As you know, Wells Fargo CEO John Stumpf answered questions before the Senate Banking Committee on Tuesday; he said he was sorry, etc., and would make amends, etc., etc., but note well that Wells Fargo has fired the employees who were ordered to open fake accounts for customers, while the executive who gave those orders hasn't given back any of her nearly $125 million in retirement money. After all, rules are for us "little people," not the "job creators" without whom, we are constantly told, we would be nothing. Hence CREDO helps you tell our Consumer Financial Protection Bureau to use its authority to "claw back" income from Wells Fargo executives who oversaw lawbreaking. The Dodd-Frank financial reform law passed in 2010 give the CFPB the authority to do that, and why not? They're ill-gotten gains, after all -- money those executives could not have made without lawbreaking. And people who complain about schoolkids getting "participation trophies" have no business excusing all the bonuses banksters hand out to themselves; they hand out so many anymore it's hard to tell what they did to deserve them. Besides coerce employees into breaking the law, that is.

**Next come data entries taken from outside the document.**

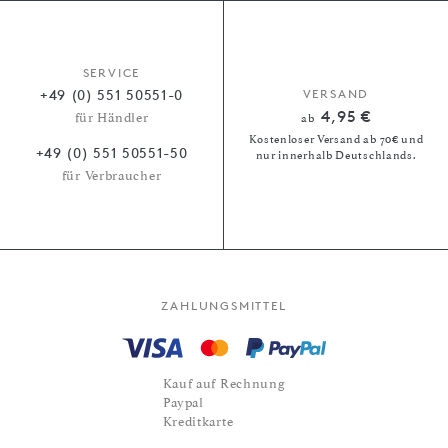
SERVICE
+49 (0) 551 50551-0
VERSAND
4,95 €
für Händler
ab
Kostenloser Versand ab 70€ und
+49 (0) 551 50551-50
nur innerhalb Deutschlands.
für Verbraucher
ZAHLUNGSMITTEL
Kauf auf Rechnung
Paypal
Kreditkarte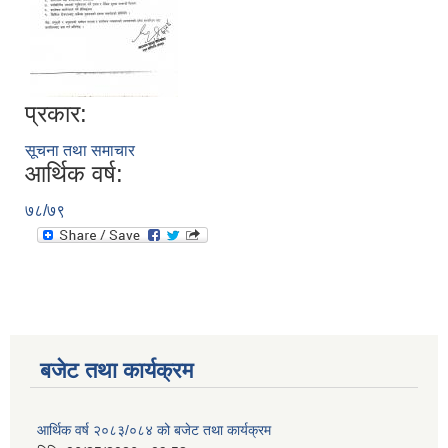
प्रकार:
सूचना तथा समाचार
आर्थिक वर्ष:
७८/७९
बजेट तथा कार्यक्रम
आर्थिक वर्ष २०८३/०८४ को बजेट तथा कार्यक्रम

Meanwhile, several big health insurance corporations are either leaving the Affordable Care Act-created health exchanges or threatening to do so, but let's not view this development as merely an opportunity to laugh at big corporations whining because their CEOs can't gild the plumbing in their 19th vacation home boo-freaking-hoo, though it is surely an opportunity to do that, one we should not pass up. We can also press our advantage in other ways, such as agitating for a public health care option, as Presente helps you do. President Obama unconscionably used the public option as a bait-and-switch to get liberals to support a right-wing health care reform law -- one that has made our health care system better, to be sure, but how difficult is it to improve on that system, really? -- but that doesn't mean we can't press for a public option, even if we really want a Medicare-for-all system. A public option, whereby one would buy into Medicare or something like it (though I can't imagine why it wouldn't, or shouldn't, be Medicare) would give HMOs the vigorous competition they all say they like about capitalism. So let's give it to them.
Finally, H.R. 430/S. 229, the DISCLOSE Act, would mandate that corporations, unions, and "certain other entities" (including political action committees) disclose any campaign spending they undertake over $10,000; they would also have to identify all donors who gave over $1,000 toward such efforts. The majority in the Supreme Court's Citizens United v. FEC decision seemed flabbergasted that anyone would want to restrict campaign spending when disclosure would seem to be an adequate replacement. Silly Supreme Court Justices! The DISCLOSE Act "only" got 59 out of 100 Senate votes in 2010, which, as we all know, means it's exactly as much a law as it would have been if it had received zero votes in favor. Still, since we now must amend the U.S. Constitution to get decent campaign finance laws back, we are perfectly right to insist on disclosure of big donors in the meantime, even if Super Great and Awesome Real American President Mitch McConnell, once a supporter of campaign finance disclosure, now thinks it's "bullying." Sign for Good helps you tell your Congressfolk to support the DISCLOSE Act.